WORK REQUEST 1:
In the Calculator error explanation, reproduce the stretch from "This is consistent" through "of our program.", substituting "calculator module" for "Calculator program".
WORK REQUEST 2:
Decide whether each statement below agrees with the Calculator error explanation. Answer yes or no and quote the deciding words.
(a) Python's `math.sqrt()` raises a `ValueError` when given a negative number.
(b) The text says the program must add support for complex numbers.
(c) Avicenna's results draw on information that includes the grammar and the oracle function.

DOCUMENT EXCERPT:
# # # # # # #

In plain English, the output is indicating that the failure in our Calculator program occurs when trying to take the square root (`sqrt`) of a negative number (a number less than or equal to -1). 

This is consistent with our expectations, since the square root of a negative number is not defined in the realm of real numbers. Consequently, Python's `math.sqrt()` function, which we've used in our Calculator program, throws a `ValueError` when given a negative number as input.

With this information, we can address the issue in our Calculator program to prevent crashes when dealing with such inputs. We might decide to handle such errors gracefully or implement support for complex numbers, depending on the requirements of our program.

Remember, these results are generated based on the information provided to Avicenna, such as the grammar and the oracle function, as well as the results of Avicenna's systematic testing of the Calculator program. So the more accurate and comprehensive these inputs are, the more helpful Avicenna's outputs will be.

# # # # # # #

SOURCE DATA:
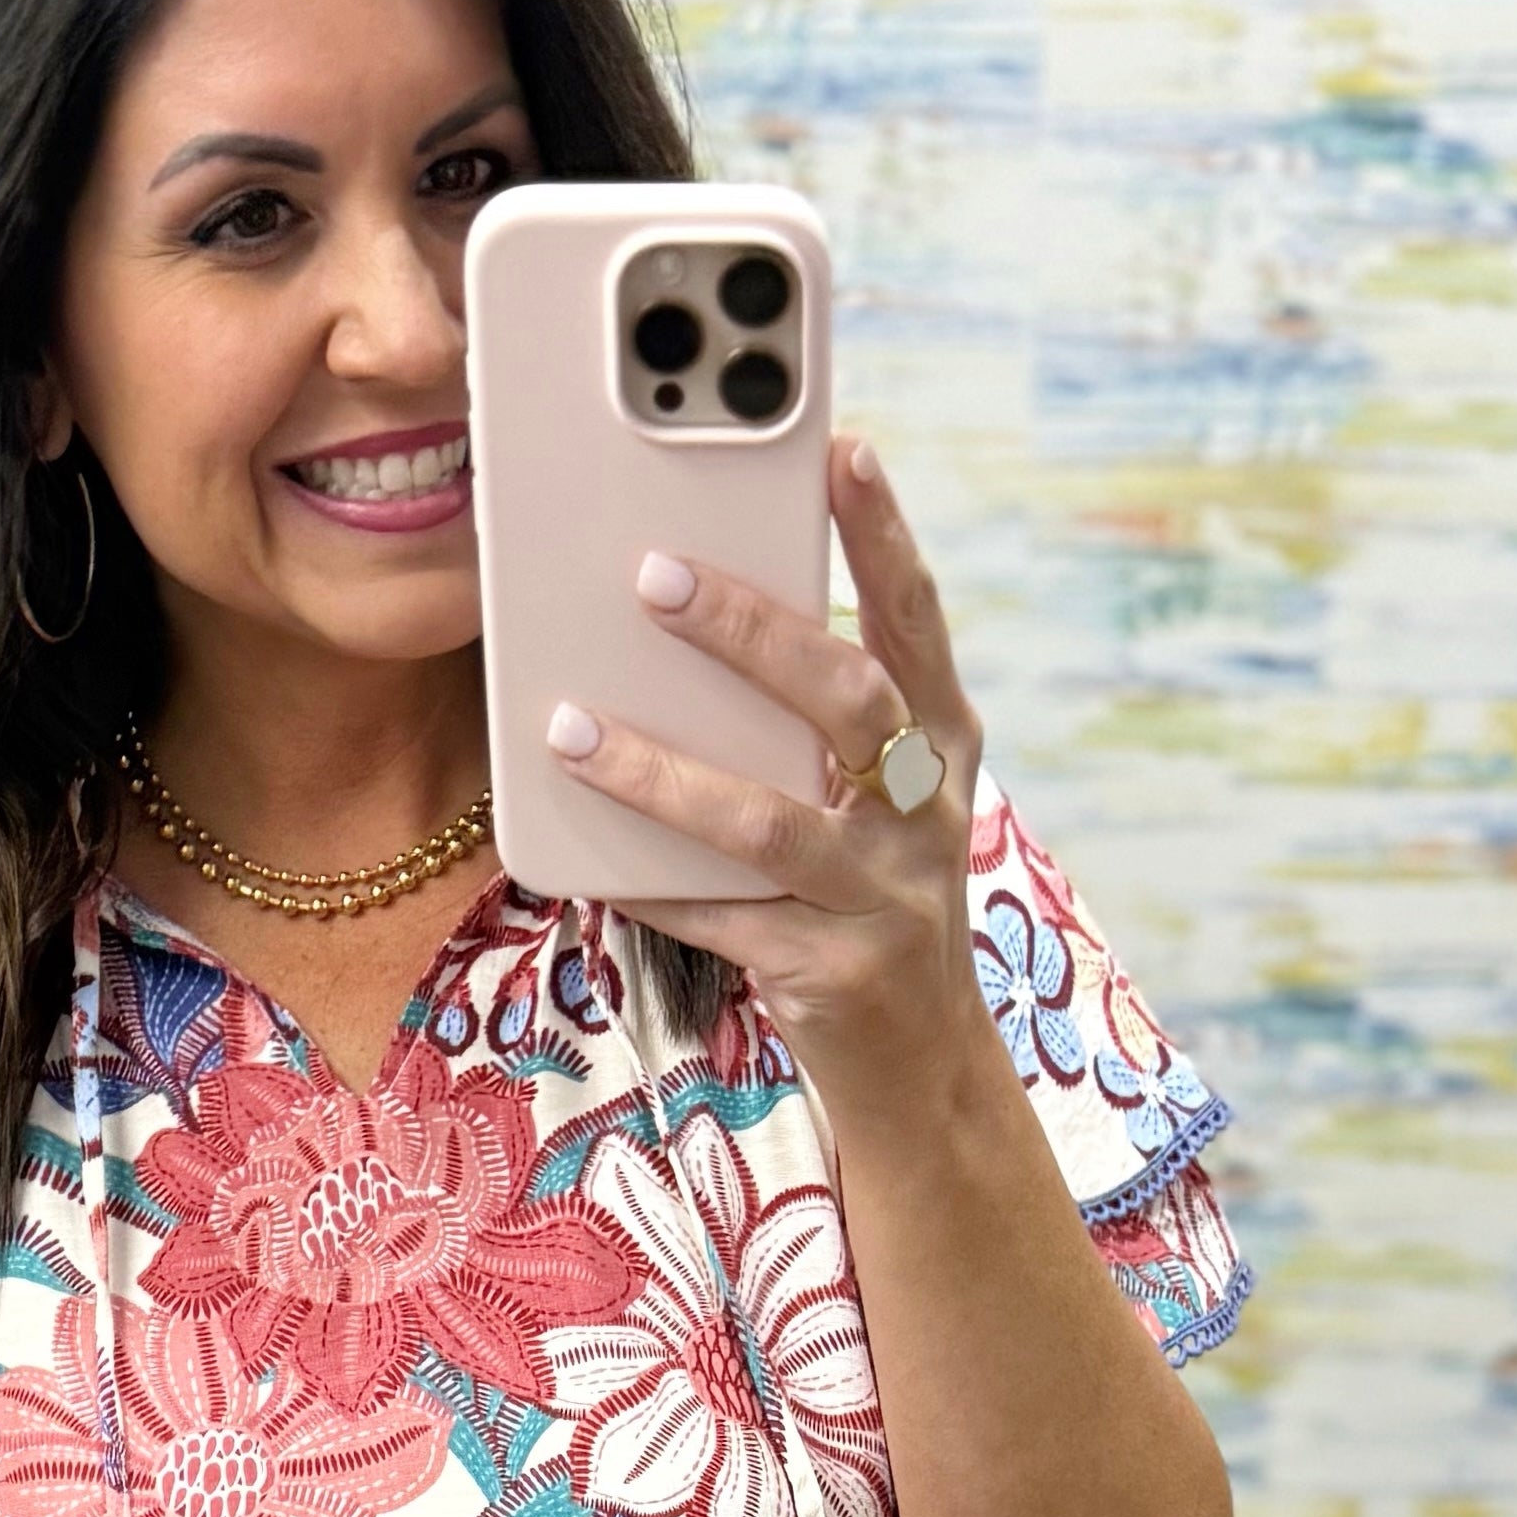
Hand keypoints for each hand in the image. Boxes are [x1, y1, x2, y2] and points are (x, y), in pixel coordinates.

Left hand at [544, 435, 992, 1117]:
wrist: (922, 1067)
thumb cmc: (871, 899)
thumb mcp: (873, 802)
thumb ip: (816, 726)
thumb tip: (690, 621)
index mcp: (944, 746)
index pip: (916, 620)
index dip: (882, 535)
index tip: (840, 448)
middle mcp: (927, 815)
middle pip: (845, 701)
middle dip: (751, 632)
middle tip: (655, 574)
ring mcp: (885, 898)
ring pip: (767, 821)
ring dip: (662, 772)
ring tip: (572, 729)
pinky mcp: (831, 974)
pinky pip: (719, 917)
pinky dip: (645, 884)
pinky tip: (581, 860)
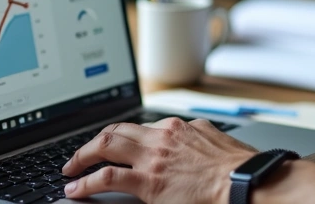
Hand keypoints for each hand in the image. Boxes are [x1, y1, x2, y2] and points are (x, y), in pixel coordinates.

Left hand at [62, 117, 257, 202]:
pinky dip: (86, 182)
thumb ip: (199, 135)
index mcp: (177, 127)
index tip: (110, 145)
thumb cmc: (238, 167)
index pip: (138, 127)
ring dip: (82, 157)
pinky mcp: (148, 181)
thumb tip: (195, 134)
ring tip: (70, 168)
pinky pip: (107, 178)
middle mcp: (161, 136)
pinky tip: (75, 188)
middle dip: (93, 142)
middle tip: (79, 155)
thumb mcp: (217, 141)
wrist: (244, 182)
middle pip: (115, 131)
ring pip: (105, 146)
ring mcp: (153, 158)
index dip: (119, 137)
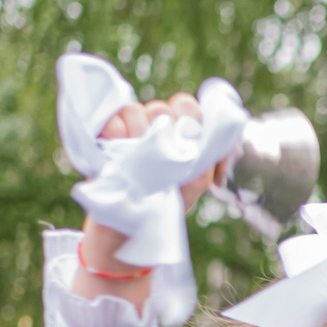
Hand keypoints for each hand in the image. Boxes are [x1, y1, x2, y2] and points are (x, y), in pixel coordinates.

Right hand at [100, 94, 228, 211]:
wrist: (132, 222)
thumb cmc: (169, 199)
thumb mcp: (197, 181)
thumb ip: (213, 157)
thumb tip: (222, 141)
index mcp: (177, 131)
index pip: (185, 104)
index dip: (187, 113)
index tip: (185, 134)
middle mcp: (154, 125)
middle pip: (159, 107)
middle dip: (162, 128)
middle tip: (162, 152)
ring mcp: (128, 129)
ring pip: (133, 110)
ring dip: (138, 134)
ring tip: (139, 159)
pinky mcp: (104, 135)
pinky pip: (111, 121)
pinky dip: (116, 135)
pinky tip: (118, 153)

# # # # # # #

PROBLEM SOLUTION 1:
This is consistent with our expectations, since the square root of a negative number is not defined in the realm of real numbers. Consequently, Python's `math.sqrt()` function, which we've used in our calculator module, throws a `ValueError` when given a negative number as input.

With this information, we can address the issue in our calculator module to prevent crashes when dealing with such inputs. We might decide to handle such errors gracefully or implement support for complex numbers, depending on the requirements of our program.

PROBLEM SOLUTION 2:
(a) Yes: "Python's `math.sqrt()` function, which we've used in our Calculator program, throws a `ValueError` when given a negative number as input."
(b) No: "We might decide to handle such errors gracefully or implement support for complex numbers, depending on the requirements of our program."
(c) Yes: "these results are generated based on the information provided to Avicenna, such as the grammar and the oracle function"